Questo uno dei tanti messaggi che Simone Cristicchi vuole mandare attraverso Magazzino 18, il suo spettacolo teatrale di maggior successo, che finora ha registrato più di 70000 spettatori in tutt’Italia.
La 107a replica è andata in scena il 6 febbraio all’Auditorium C. Govoni di Cento, dove qualche ora prima abbiamo potuto intervistarlo per capire meglio la struttura e la storia di uno spettacolo che racconta una delle pagine più toccanti e dolorose del secolo breve.
 
Come nasce questo spettacolo?
“Stavo facendo una ricerca sulla Seconda Guerra Mondiale, per scrivere il libro “Mio nonno è morto in guerra”, e me ne andavo in giro per l’Italia ad intervistare gli ultimi anziani ancora viventi che potessero in qualche modo testimoniare l’uragano che in quegli anni aveva stravolto il nostro Paese. Il tutto era nato dall’esigenza di riempire i vuoti e i silenzi che mio nonno Rinaldo aveva lasciato morendo. Aveva partecipato alla campagna di Russia ed era stato uno dei fortunati che riuscirono a tornare indietro, ma non volle mai raccontarmi niente di uno dei capitoli più drammatici vissuto dall’esercito italiano. Sentii che con il nonno se ne stava andando un pezzo di Storia e mi resi conto che anche gli altri testimoni stavano morendo, uno dopo l’altro: dovevo trovare quegli anziani preziosi e salvare le loro memorie.
In questo viaggio mi sono trovato a Trieste, una città travolta dalla violenza della Storia, ricca di luoghi della memoria molto importanti ed emblematici, come l’unico lager nazista sul suolo italiano o come la foiba di Basovizza.

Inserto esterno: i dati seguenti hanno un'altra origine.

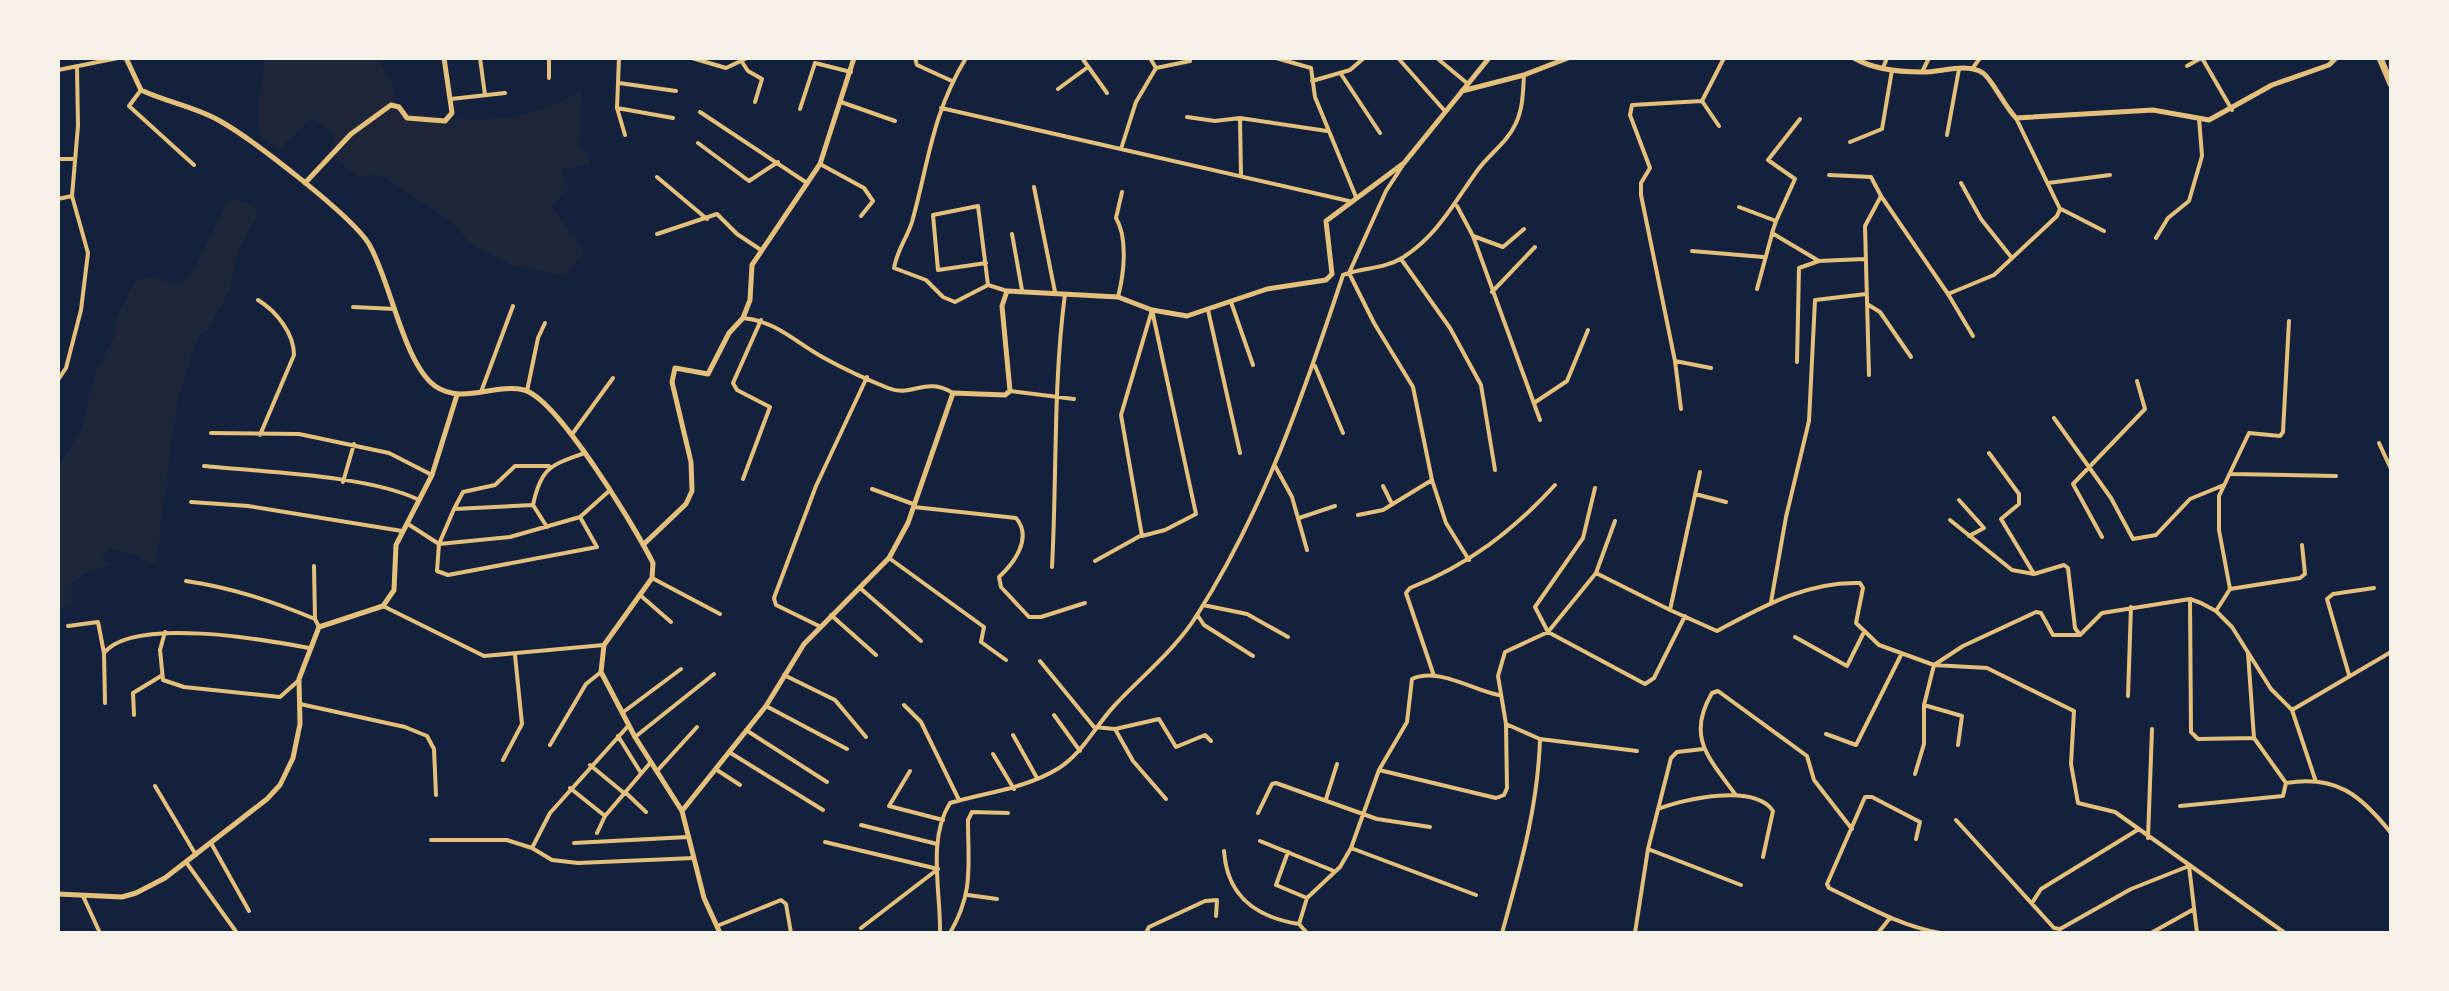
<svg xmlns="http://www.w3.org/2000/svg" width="2449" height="991" font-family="'Fira Sans',sans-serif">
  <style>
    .green { fill: #1d2539 }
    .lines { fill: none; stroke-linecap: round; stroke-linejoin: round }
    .minor { stroke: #e5c07b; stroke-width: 4 }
    .tertiary { stroke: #e5c07b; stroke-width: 5 }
    .primary { stroke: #e5c07b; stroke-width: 7 }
  </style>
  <rect width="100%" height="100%" fill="#14213d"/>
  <path class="green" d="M 265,58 L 377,58 L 393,85 L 397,109 C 466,124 519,127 581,91 L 580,150 L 587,151 L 591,164 L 562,170 L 567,191 L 551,205 L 585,252 L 565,276 L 514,266 L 470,244 L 455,225 L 380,175 L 359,176 L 336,160 L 332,131 L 312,118 L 279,149 L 260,138 L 258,108 Z
    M 230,198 L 250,204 L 258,213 L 238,250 L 230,289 L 208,330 L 200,335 L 194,347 L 177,403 L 155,567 L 134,554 L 108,549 L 102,557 L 111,565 L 82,575 L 69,587 L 72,603 L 58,609 L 58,468 L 82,427 L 95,374 L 116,333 L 115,320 L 136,281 L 150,277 L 179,285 L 193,272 Z"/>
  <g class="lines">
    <path class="minor" d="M 480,58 L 485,95
      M 549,58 L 549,78
      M 619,58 L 617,108 L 625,135
      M 692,58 L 726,68 L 747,58
      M 915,58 L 917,65 L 952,81
      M 966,58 C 932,114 929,161 912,222 C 907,238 897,250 894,268 L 926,280 L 943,297 L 955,302 L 988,285 L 1007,291
      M 1082,58 L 1107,93
      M 1150,58 L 1156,68
      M 1276,58 L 1311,68 L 1315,97 L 1356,197
      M 1398,58 L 1444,110
      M 2202,58 L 2232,110
      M 1438,59 L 1468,84
      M 742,62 L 748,71 L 762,79 L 755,102
      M 2187,66 L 2201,58
      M 1883,68 L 1887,58
      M 1972,69 L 1980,58
      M 58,70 L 118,58
      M 1922,72 L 1929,58
      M 1341,74 L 1380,133
      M 1312,81 L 1350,70 L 1364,58
      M 619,83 L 676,91
      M 1058,89 L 1088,67
      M 141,90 L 129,106 L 194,165
      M 451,99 L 505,93
      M 1702,101 L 1719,126
      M 841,102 L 895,121
      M 617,108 L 673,118
      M 941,108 L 1349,201
      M 800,109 L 815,63 L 851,72
      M 700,112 L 807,183
      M 1187,117 L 1215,121 L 1240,118 L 1327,131
      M 1240,119 L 1241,176
      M 1947,135 L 1959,69
      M 1850,142 L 1882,129 L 1892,70
      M 698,143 L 749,181 L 778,162
      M 1121,149 L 1136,102 L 1156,68 L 1190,61
      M 58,159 L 74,159
      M 820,164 L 864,188 L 873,201 L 861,216
      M 1829,175 L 1871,177 L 1881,196 L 1948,294 L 1994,275 L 2057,216 L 2060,209 L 2016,118
      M 657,177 L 707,219
      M 1961,183 L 1981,219 L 2012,258
      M 2048,183 L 2110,175
      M 1034,187 L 1055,292
      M 58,199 L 72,196
      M 1457,206 L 1473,236 L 1540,420
      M 1739,207 L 1776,221 L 1772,233 L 1819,261 L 1864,259
      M 2061,209 L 2104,231
      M 1776,221 L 1795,179 L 1768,160 L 1800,119
      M 657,234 L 717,214 L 737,234 L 761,250
      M 1012,234 L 1022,290
      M 1473,236 L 1503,247 L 1524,229
      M 2156,238 L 2168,218 L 2189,201 L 2202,156 L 2199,118
      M 1692,251 L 1763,257
      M 1401,259 L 1450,328 L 1481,385 L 1495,470
      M 986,263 L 938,270 L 933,215 L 978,206 L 988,285
      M 1757,289 L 1772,234
      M 1492,292 L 1535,247
      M 1948,294 L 1973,336
      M 1118,297 C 1124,274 1128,238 1116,218 L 1122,192
      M 258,300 C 276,311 294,333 294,355 L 260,435
      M 1231,302 L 1253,365
      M 1867,304 L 1880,312 L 1911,357
      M 353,307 L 395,309
      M 1152,310 L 1196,514 L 1165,530 L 1142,536 L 1121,415 Z
      M 1208,310 L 1240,453
      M 743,318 C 777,321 797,344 826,359 C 846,370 868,380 888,388 C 912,398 925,376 953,393
      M 1675,361 L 1711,368
      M 1797,362 L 1799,268 L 1819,261
      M 1315,366 L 1343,433
      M 1869,375 L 1865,226 L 1881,196
      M 58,380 L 66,368 L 81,310 L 88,253 L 72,196 L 78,126 L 77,68
      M 527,391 L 538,338 L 545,323
      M 1010,391 L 1074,399
      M 481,392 L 513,306
      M 1534,403 L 1567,381 L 1588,330
      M 1681,409 L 1675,361 L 1641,195 L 1641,183 L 1650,168 L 1630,115 L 1632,105 L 1702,101 L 1724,58
      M 2054,418 L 2111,498 L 2133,539 L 2156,535 L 2190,499 L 2224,485
      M 211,433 L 299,434 L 389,453 L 432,475
      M 573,433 L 613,378
      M 2379,443 L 2391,469
      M 1989,453 L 2019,494 L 2019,504 L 2001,519 L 2034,574
      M 204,466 C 261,472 369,475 419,500
      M 1275,466 L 1292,497 L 1307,550
      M 2232,474 L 2336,476
      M 743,479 L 770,407 L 737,390 L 733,383 L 761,320
      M 343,482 L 354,444
      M 1383,486 L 1392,504
      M 1595,488 L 1583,538 L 1535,607 L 1548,632 L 1645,684 L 1654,678 L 1685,616
      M 872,489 L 913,504
      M 1695,494 L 1726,502
      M 1959,500 L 1984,528 L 1969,536
      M 191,502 L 248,506 L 402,531
      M 533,505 C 541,467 551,465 585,453
      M 914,507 L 1016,518 C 1033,538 1014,563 999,577 L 1001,587 L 1029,617 L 1041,617 L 1085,603
      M 454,509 L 463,492 L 495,485 L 515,466 L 549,466
      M 1358,515 L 1383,510 L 1432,480
      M 1299,518 L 1335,506
      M 1950,520 L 2012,570 L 2034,574 L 2064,565 L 2068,568 L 2075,628 L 2080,635 L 2102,613 L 2190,599 L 2201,603 L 2216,611 L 2232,627 L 2271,689 L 2292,710 L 2391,652
      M 408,524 L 439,544 L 510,537 L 580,517 L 609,491
      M 547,527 L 533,505 L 454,509 L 439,544 L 437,571 L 448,575 L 597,547 L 580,517
      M 2102,537 L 2073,484 L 2145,409 L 2137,381
      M 889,558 L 984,627 L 981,642 L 1006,660
      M 1469,560 L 1446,523 L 1432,480 L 1413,387 L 1374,323 L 1349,273 C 1366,268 1386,268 1402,258 C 1437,236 1454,203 1477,171 C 1489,154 1507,143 1516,123 C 1523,108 1523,92 1524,75
      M 1095,561 L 1140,536
      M 314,566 L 315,619
      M 1052,567 C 1057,476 1053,385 1065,294
      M 1596,573 L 1615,521
      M 652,578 L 720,614
      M 186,581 C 233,588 272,601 315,619 L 319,627
      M 860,588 L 921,641
      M 2230,589 L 2300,578 L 2305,574 L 2302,545
      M 640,595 L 671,622
      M 2190,599 L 2191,732 L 2198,739 L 2253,738
      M 1771,602 L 1786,517 L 1809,421 L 1815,300 L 1866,294
      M 1203,605 L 1247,614 L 1288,637
      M 383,606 L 484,656 L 604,645
      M 1670,610 L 1717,631 C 1762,607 1807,581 1860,583 L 1863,588 L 1856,623 L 1879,645 L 1934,665 L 1987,668 L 2074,711 L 2071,764 L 2078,803 L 2115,812 L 2285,933
      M 2216,611 L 2230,589 L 2219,530 L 2219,496 L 2249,433 L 2280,436 L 2283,432 L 2289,321
      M 831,615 L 876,655
      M 1198,616 L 1204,625 L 1253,656
      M 68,626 L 98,622 L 104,653
      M 819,626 L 776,605 L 774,598 L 816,486 L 867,377
      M 165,632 L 160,650 L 163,680 L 184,687 L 280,697 L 298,681
      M 1795,637 L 1847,666 L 1863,634
      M 2248,653 L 2254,738 L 2286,783 C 2336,775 2360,794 2391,833
      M 1040,661 L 1094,727 L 1115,729
      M 784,675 L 835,700 L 866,737
      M 2349,675 L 2327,599 L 2333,594 L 2374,588
      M 1434,676 L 1406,593 L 1410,588 C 1468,565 1513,531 1555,485
      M 2128,696 L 2131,607
      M 105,703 L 104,653 C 133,616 267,640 309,648
      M 300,704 L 405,727 L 427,736 L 434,749 L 436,795
      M 904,705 L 921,722 L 959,800
      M 1924,705 L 1962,716 L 1958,745
      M 766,706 L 847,749
      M 2292,710 L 2315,779
      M 622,713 L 681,669
      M 134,715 L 133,693 L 161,676
      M 1054,715 L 1080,751
      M 746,730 L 827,782
      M 1826,734 L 1856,745 L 1902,653
      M 1013,735 L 1037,778
      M 618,736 L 641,773
      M 635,737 L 714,674
      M 1540,739 L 1637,751
      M 550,745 L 586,684 L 601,672
      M 729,752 L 823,810
      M 993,754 L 1014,789
      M 503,760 L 522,724 L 515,655
      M 590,765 L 624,793
      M 717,770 L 740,785
      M 1379,770 L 1496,798 L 1504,795 L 1507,788 L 1506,724
      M 657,771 L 697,727
      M 910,771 L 889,806 L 943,820
      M 1915,774 L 1924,744 L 1924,705 L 1934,665 L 1963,646 L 2036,612 L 2041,613 L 2053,635 L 2079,635
      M 155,786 L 196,855
      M 570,788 L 605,816 L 651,762
      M 625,792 L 646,812
      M 1735,794 C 1709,758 1686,737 1712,693 L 1718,691 L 1807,756 L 1814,780 L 1852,829
      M 1166,799 L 1133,761 L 1115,729 L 1159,719 L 1176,747 L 1205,735 L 1211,741
      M 1326,799 L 1337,764
      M 2180,806 L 2283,796 L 2286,783
      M 1658,809 C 1684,799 1754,783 1773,811 L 1763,857
      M 1258,813 L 1272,784 L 1276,783 L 1377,819 L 1430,827
      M 1956,820 L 2054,928 L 2060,929 L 2131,889 L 2189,866 L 2197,933
      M 861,825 L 937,844
      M 597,833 L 605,816
      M 2148,838 L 2152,729
      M 1916,839 L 1920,822 L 1872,797 L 1865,797 L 1827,884 L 1829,888 C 1866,906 1901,926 1940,933
      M 431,840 L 507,840 L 532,848 L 552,860 L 578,863 L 694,858
      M 1260,841 L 1334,871
      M 825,842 L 938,869 L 861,928
      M 211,843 L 249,911
      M 574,843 L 688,837
      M 532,848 L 550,813 L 629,725
      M 1351,848 L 1476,895
      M 1648,849 L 1741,885
      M 1224,851 C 1227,896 1255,917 1299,924
      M 1288,852 L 1276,885 L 1307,898
      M 186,862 L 237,933
      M 968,895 L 997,899
      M 83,896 L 100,933
      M 2032,903 L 2041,889 L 2139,829
      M 717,926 L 781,900 L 786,904 L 791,933
      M 940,933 C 941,893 927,839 950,803 C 987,792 1025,789 1059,768 C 1083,753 1096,725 1115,705 C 1142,676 1176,649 1197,615 C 1264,510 1304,393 1343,275 L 1349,273 L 1386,191 L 1403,165
      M 950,933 C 974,892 968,866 968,820 L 972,812 L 1008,813
      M 1146,933 L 1149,927 L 1205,901 L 1217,900 L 1216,916
      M 1307,933 L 1299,924 L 1307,898 L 1340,867 L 1351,848 L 1379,770 L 1407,722 L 1412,679 C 1438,667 1473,690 1499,695
      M 1502,933 C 1520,868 1538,807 1540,739 L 1506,724 L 1498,676 L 1505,652 L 1548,632 L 1596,573 L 1670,610 L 1700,472
      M 1635,933 L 1648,849 L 1671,758 L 1677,752 L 1703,749
      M 1878,933 L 1890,918
      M 2151,933 L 2194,909"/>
    <path class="tertiary" d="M 126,58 L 141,90 C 166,102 196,107 220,121 C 252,139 351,215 369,244 C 391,282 403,362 435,386 C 462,405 495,383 524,390 C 558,399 636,529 653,563 L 652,578 L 604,645 L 601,672 L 635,737 L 682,811 L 704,898 L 720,933
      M 1854,58 C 1873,69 1899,72 1921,72 C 1939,73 1966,62 1983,73 C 1991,78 2005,107 2016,118 L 2153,110 L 2209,120 L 2272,85 L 2329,65 L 2336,58
      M 1462,91 L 1524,75 L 1568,58
      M 305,183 L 351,134 L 391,105 L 399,107 L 407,118 L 445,121 L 452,113 L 444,58
      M 644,544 L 686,504 L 692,491 L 691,462 L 672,382 L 675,368 L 708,374 L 729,333 L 743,318 L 750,300 L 752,265 L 820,164 L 854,58
      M 682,811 L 766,706 L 804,644 L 889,558 L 908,523 L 953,393 L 1005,395 L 1010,391 L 1002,306 L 1007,291 L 1118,297 L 1152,310 L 1187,316 L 1267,289 L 1326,280 L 1332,274 L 1326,221 L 1404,163 L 1489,58
      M 58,894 L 122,897 L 136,893 L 165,878 L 267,799 L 280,785 L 293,758 L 300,724 L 299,679 L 319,627 L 383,606 L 394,590 L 396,545 L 432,475 L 457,395"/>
    <path class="primary" d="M 2380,58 L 2391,84"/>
  </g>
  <rect width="2449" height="991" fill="none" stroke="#f6f1e7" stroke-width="120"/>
</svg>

Quest’ultima oggi è un simbolo, un monumento nazionale che tutti gli anni ospita le celebrazioni del Giorno del Ricordo dei martiri delle foibe, ma c’è un luogo più rappresentativo e “affascinante” per raccontare l’esodo giuliano-dalmata: il magazzino 18.  Appena entrato in quell’edificio, guardando quella massa di oggetti di vita quotidiana che nascondevano le storie delle famiglie fuggite dall'Istria, mi sono trovato davanti alla vera tragedia dello sradicamento dalla propria terra. Consapevole di sapere ben poco a riguardo e sapendo che i media raramente ne parlavano ho sentito l’esigenza di approfondire, di leggere e di documentarmi, di parlare con storici, ma anche con gli stessi testimoni per poi portare per la prima volta sul palcoscenico questa epopea dimenticata.
Per farla breve, l’Italia è uscita sconfitta dalla Seconda Guerra Mondiale, e come tale doveva pagare un prezzo. Con il trattato di pace del 1946 i potenti della Terra consegnarono alla Jugoslavia un’intera regione italiana, facendo così pagare solo agli Italiani che abitavano quelle terre, gli istriani, i fiumani e i dalmati, i risarcimenti per i danni di guerra. Ovviamente la Storia è più complicata di così, e nello spettacolo proverò a raccontarlo meglio, anche se questa vicenda è come una matrioska: sembra non finire mai.”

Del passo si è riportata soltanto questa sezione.